Select the analysis options for CART® Classification

Stat > Predictive Analytics > CART® Classification > Options

Select the analysis options.

Node splitting method
Choose the splitting method to generate your decision tree. You can compare the results from several splitting methods to determine the best choice for your application.
  • Gini: The Gini method is the default method. The Gini method works well across many applications. The Gini method usually generates trees that include small nodes with a high concentration of the response of interest.
  • Entropy: The Entropy method is proportional to the maximum of certain likelihood functions for the node.
  • Twoing: The Twoing method is only available with a multinomial response. The Twoing method usually generates more balanced splits than the Gini or Entropy methods. For a binary response, the Twoing method is the same as the Gini method.
  • Class probability: The probability tree tends to be larger than the Gini tree. Use the probability method when you are interested in the performance of a few top nodes.
Criterion for selecting optimal tree
Choose between the following criteria to select the tree in the results. You can compare the results from different trees to determine the best choice for your application.
  • Minimum misclassification cost: Select this option to display results for the tree that minimizes the misclassification cost.
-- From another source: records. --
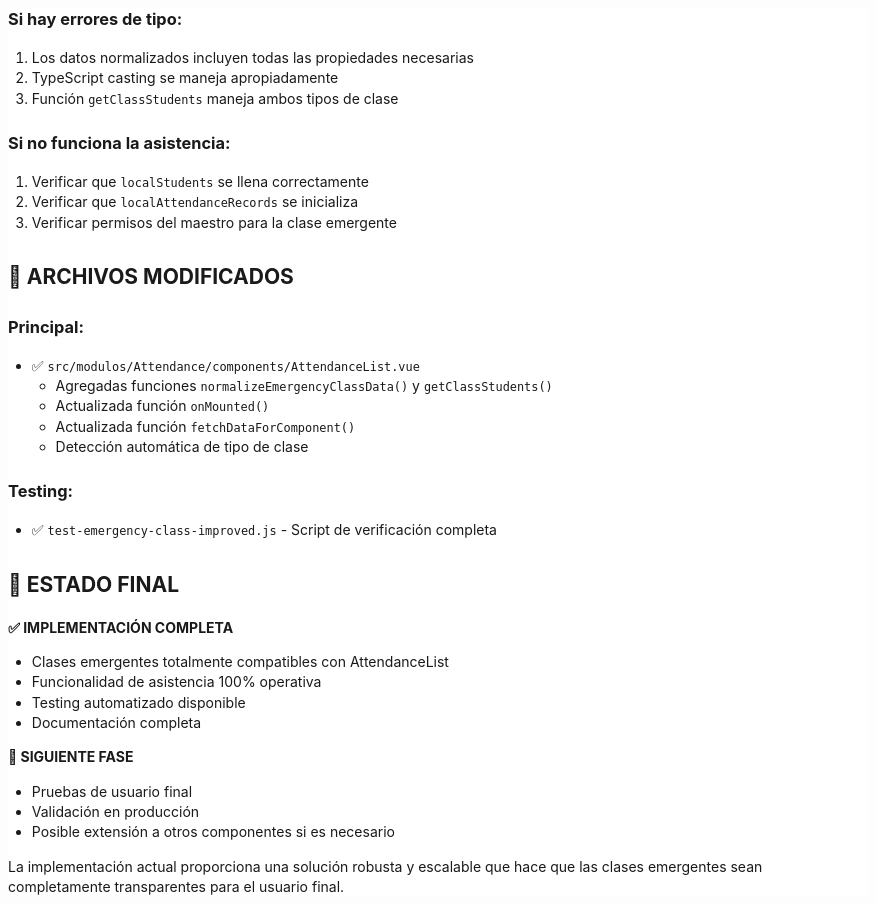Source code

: ### **Si hay errores de tipo:**

1. Los datos normalizados incluyen todas las propiedades necesarias
2. TypeScript casting se maneja apropiadamente
3. Función `getClassStudents` maneja ambos tipos de clase

### **Si no funciona la asistencia:**

1. Verificar que `localStudents` se llena correctamente
2. Verificar que `localAttendanceRecords` se inicializa
3. Verificar permisos del maestro para la clase emergente

## 📝 ARCHIVOS MODIFICADOS

### **Principal:**

- ✅ `src/modulos/Attendance/components/AttendanceList.vue`
  - Agregadas funciones `normalizeEmergencyClassData()` y `getClassStudents()`
  - Actualizada función `onMounted()`
  - Actualizada función `fetchDataForComponent()`
  - Detección automática de tipo de clase

### **Testing:**

- ✅ `test-emergency-class-improved.js` - Script de verificación completa

## 🎉 ESTADO FINAL

**✅ IMPLEMENTACIÓN COMPLETA**

- Clases emergentes totalmente compatibles con AttendanceList
- Funcionalidad de asistencia 100% operativa
- Testing automatizado disponible
- Documentación completa

**🔄 SIGUIENTE FASE**

- Pruebas de usuario final
- Validación en producción
- Posible extensión a otros componentes si es necesario

La implementación actual proporciona una solución robusta y escalable que hace que las clases emergentes sean completamente transparentes para el usuario final.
  • Within K standard errors of minimum misclassification cost; K=: Select this option to display results for the smallest tree with a misclassification cost within K standard errors of the minimum misclassification cost. By default, K=1, so the results are for the smallest tree with a misclassification cost within 1 standard error of the tree with the minimum misclassification cost.
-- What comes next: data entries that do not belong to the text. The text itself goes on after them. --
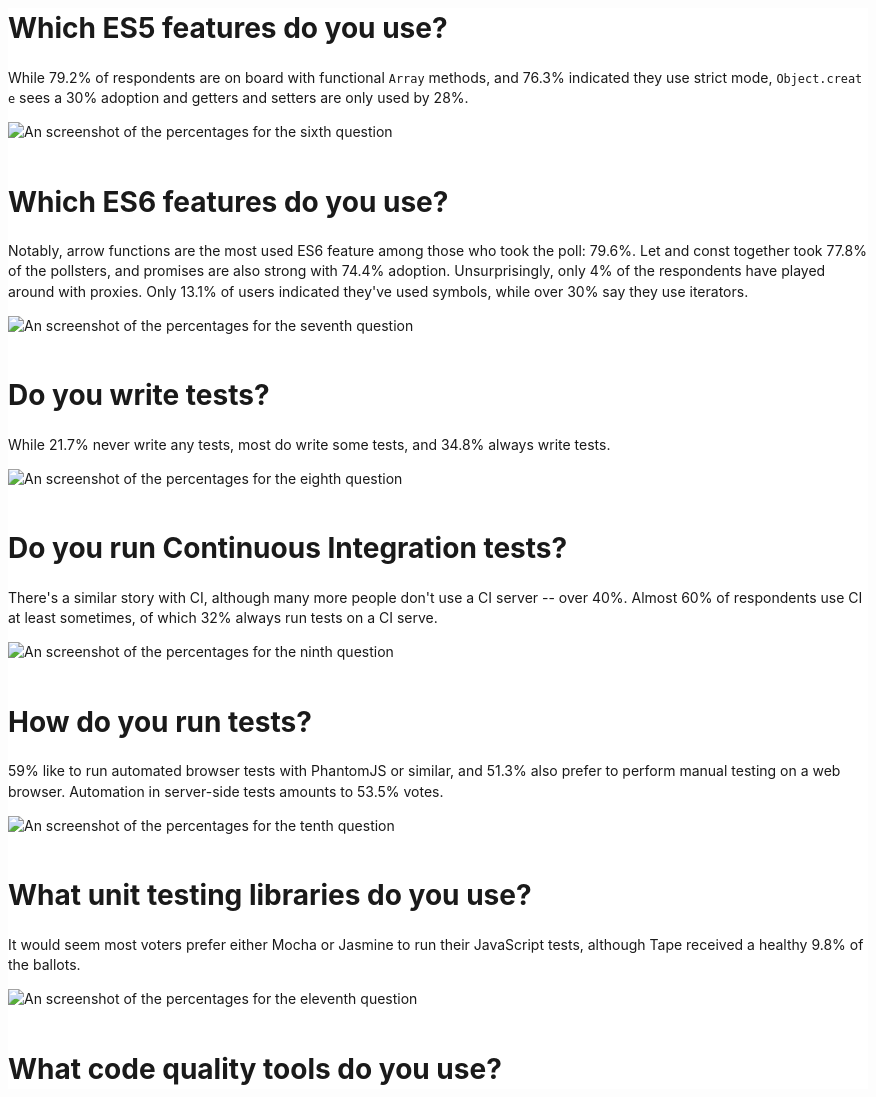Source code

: # Which ES5 features do you use?

While 79.2% of respondents are on board with functional `Array` methods, and 76.3% indicated they use strict mode, `Object.create` sees a 30% adoption and getters and setters are only used by 28%.

![An screenshot of the percentages for the sixth question][6]

# Which ES6 features do you use?

Notably, arrow functions are the most used ES6 feature among those who took the poll: 79.6%. Let and const together took 77.8% of the pollsters, and promises are also strong with 74.4% adoption. Unsurprisingly, only 4% of the respondents have played around with proxies. Only 13.1% of users indicated they've used symbols, while over 30% say they use iterators.

![An screenshot of the percentages for the seventh question][7]

# Do you write tests?

While 21.7% never write any tests, most do write some tests, and 34.8% always write tests.

![An screenshot of the percentages for the eighth question][8]

# Do you run Continuous Integration tests?

There's a similar story with CI, although many more people don't use a CI server -- over 40%. Almost 60% of respondents use CI at least sometimes, of which 32% always run tests on a CI serve.

![An screenshot of the percentages for the ninth question][9]

# How do you run tests?

59% like to run automated browser tests with PhantomJS or similar, and 51.3% also prefer to perform manual testing on a web browser. Automation in server-side tests amounts to 53.5% votes.

![An screenshot of the percentages for the tenth question][10]

# What unit testing libraries do you use?

It would seem most voters prefer either Mocha or Jasmine to run their JavaScript tests, although Tape received a healthy 9.8% of the ballots.

![An screenshot of the percentages for the eleventh question][11]

# What code quality tools do you use?


[1]: https://i.imgur.com/c0q4LvI.png
[2]: https://i.imgur.com/K5nSsyr.png
[3]: https://i.imgur.com/P5ev9fL.png
[4]: https://i.imgur.com/12mL6u6.png
[5]: https://i.imgur.com/xwFVmS1.png
[6]: https://i.imgur.com/W9pUOua.png
[7]: https://i.imgur.com/okcvuos.png
[8]: https://i.imgur.com/0C944YL.png
[9]: https://i.imgur.com/P04bJHG.png
[10]: https://i.imgur.com/v09gVdQ.png
[11]: https://i.imgur.com/20nUzJu.png
[12]: https://i.imgur.com/RC8ePwr.png
[13]: https://i.imgur.com/TOQiSZP.png
[14]: https://i.imgur.com/xXlEE3E.png
[15]: https://i.imgur.com/pQPMC7V.png
[16]: https://i.imgur.com/7jAwy05.png
[17]: https://i.imgur.com/zpSAISK.png
[18]: https://i.imgur.com/hAnbtfN.png
[19]: https://i.imgur.com/DxxOnco.png
[20]: https://i.imgur.com/w6obK3X.png
[21]: https://i.imgur.com/c0RtfVK.png
[22]: https://i.imgur.com/Vt8ve7s.png
[23]: https://i.imgur.com/PmLbtAo.png
[24]: https://i.imgur.com/HpmV9yz.png
[25]: https://i.imgur.com/EnQWGzf.png
[26]: https://i.imgur.com/BV3eU0X.png
[27]: https://i.imgur.com/5TZUW2i.png
[28]: https://i.imgur.com/7Jlg7zh.png
[29]: https://i.imgur.com/8o3Jq2R.png
[30]: https://i.imgur.com/Tv9NciV.png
Number of surrogates for a predictor with missing values
Enter the number of surrogates that Minitab searches for when a predictor has missing values. When many predictors have similar missing value patterns, you should increase the number of surrogates.
This number represents the maximum number of surrogates that Minitab searches for; however, this number of surrogates may not actually be found.
The default value is 10.
Minimum number of cases to split an internal node
Enter the minimum number of cases a node can have and still be split into more nodes. The default is 10. With larger sample sizes, you may want to increase this minimum. For example, if an internal node has 10 or more cases, Minitab tries to perform a split. If the internal node has 9 cases or less, Minitab does not try to perform a split.
The internal node limit must be at least twice the terminal node limit, but larger ratios are better. Internal node limits of at least 3 times terminal node limits allow a reasonable number of splitters.
Minimum number of cases allowed for a terminal node
Enter the minimum number of cases that can be in a terminal node. The default is 3. With larger sample sizes, you may want to increase this minimum. For example, if a split would create a node with less than 3 cases, Minitab does not perform a split.
Maximum tree depth
Enter a value to represent the maximum depth of a tree. The root node corresponds to a depth of 1. If you want to be sure to get the best tree, you need to allow for a deeper tree, even though it may slow the processing.
Weights
Enter a column that contains the case weights. The column must have the same number of rows as the response column. Values must be ≥ 0. Minitab omits rows that contain missing values or zeros from the analysis.